→ **Excerpted text**
— Start —

June’s visible role of assisting pro-democracy groups meanwhile advocating internationally on human rights situation in Thailand, including at the UN level, are the causes of the judicial harassment she is currently facing, which is a retaliation to her legitimate work as Women Human Rights Defender (WHRD) and human rights lawyer. June also joined the 33rd regular session of the UN Human Rights Council held in Geneva in September 2016. Back from the UNHRC session, she learned the fact that the level of awareness of international human rights community on Thailand’s human rights situation is unfortunately minimal and insufficient. Thailand has been under the military ruling for over two years with significant implications of repression to the rule of law, human rights and democracy but, according to her, the world does not notice it.
‘The attention and pressure of UNHRC and other relevant UN agencies should be applied more on Thailand’s government, to end all exceptional measures which have suspended guarantees of human rights and to stop any intimidation and harassment of HRDs, in order to get Thailand back on track, respect its international human rights obligations and restore democracy’
June is not the only THLR staff member who has been harassed and unfairly persecuted. Duangthip Karnrit and Neeranuch Niemsub, TLHR’s documentation officers, were charged with violation of the ban on political gathering while monitoring the 31 July 2016 Talk of Freedom, even if they were not involved with the organizing team. In July 2016 Noppon Archamas, a TLHR Chiang Mai-based data collection officer, was put under surveillance, harassed and arbitrarily interrogated for allegedly distributing documents presenting arguments against the Draft Constitution. On 5 March 2015, Anon Nampa, a TLHR volunteer lawyer, was summoned for allegedly “importing into a computer false information which may damage national security” for posting Facebook messages that criticized the role of the military in the administration of justice under martial law. On 14 February 2015, Mr. Anon was arrested for violating the political public gathering ban, after he tried to organize, together with other activists, an event at the Bangkok Cultural and Art Center to mark the one-year anniversary of the annulled Thai general election on 2 February 2014.

— End —

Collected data

— Start —

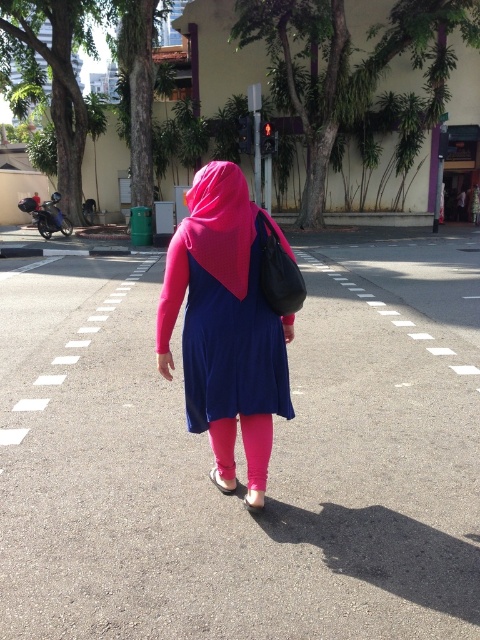
Can you confirm if pink fabric pants at center is positioned below matte pink sandal at center?

No.

Is pink fabric pants at center thinner than matte pink sandal at center?

In fact, pink fabric pants at center might be wider than matte pink sandal at center.

Is point (217, 458) closer to camera compared to point (216, 481)?

That is True.

Where is `pink fabric pants at center`? Image resolution: width=480 pixels, height=640 pixels. pink fabric pants at center is located at coordinates (256, 448).

Can you confirm if matte pink dress at center is positioned to the left of matte pink sandal at center?

Indeed, matte pink dress at center is positioned on the left side of matte pink sandal at center.

Is the position of matte pink dress at center less distant than that of matte pink sandal at center?

Yes.

I want to click on matte pink dress at center, so click(226, 323).

Which is more to the left, pink fabric pants at center or pink fabric sandal at lower center?

pink fabric pants at center is more to the left.

Does pink fabric pants at center have a greater width compared to pink fabric sandal at lower center?

Yes, pink fabric pants at center is wider than pink fabric sandal at lower center.

Between point (250, 490) and point (252, 509), which one is positioned behind?

Positioned behind is point (250, 490).

Identify the location of pink fabric pants at center. (256, 448).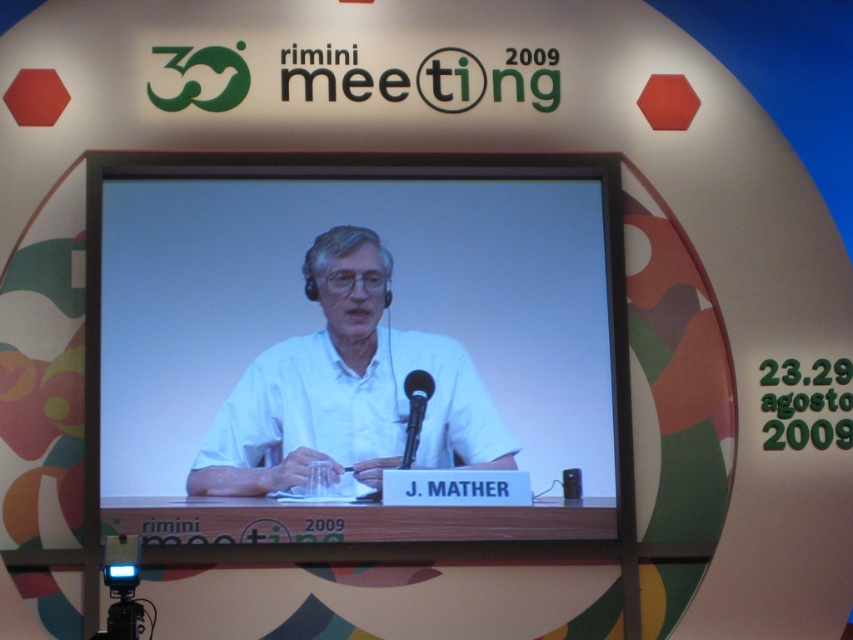
Does white matte shirt at center appear on the right side of black metallic microphone at center?

Incorrect, white matte shirt at center is not on the right side of black metallic microphone at center.

Between point (314, 420) and point (408, 433), which one is positioned behind?

Point (408, 433)

Where is `white matte shirt at center`? The width and height of the screenshot is (853, 640). white matte shirt at center is located at coordinates (347, 388).

You are a GUI agent. You are given a task and a screenshot of the screen. Output one action in this format:
    pyautogui.click(x=<x>, y=<y>)
    Task: Click on the white matte shirt at center
    The height and width of the screenshot is (640, 853).
    Given the screenshot: What is the action you would take?
    pyautogui.click(x=347, y=388)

— End —

→ **Challenge**
According to the excerpt on the harassment of Thai human rights lawyers, on what date was Anon Nampa arrested for violating the political public gathering ban? The entries stand apart from the excerpt as separate material.

→ **Full answer**
14 February 2015.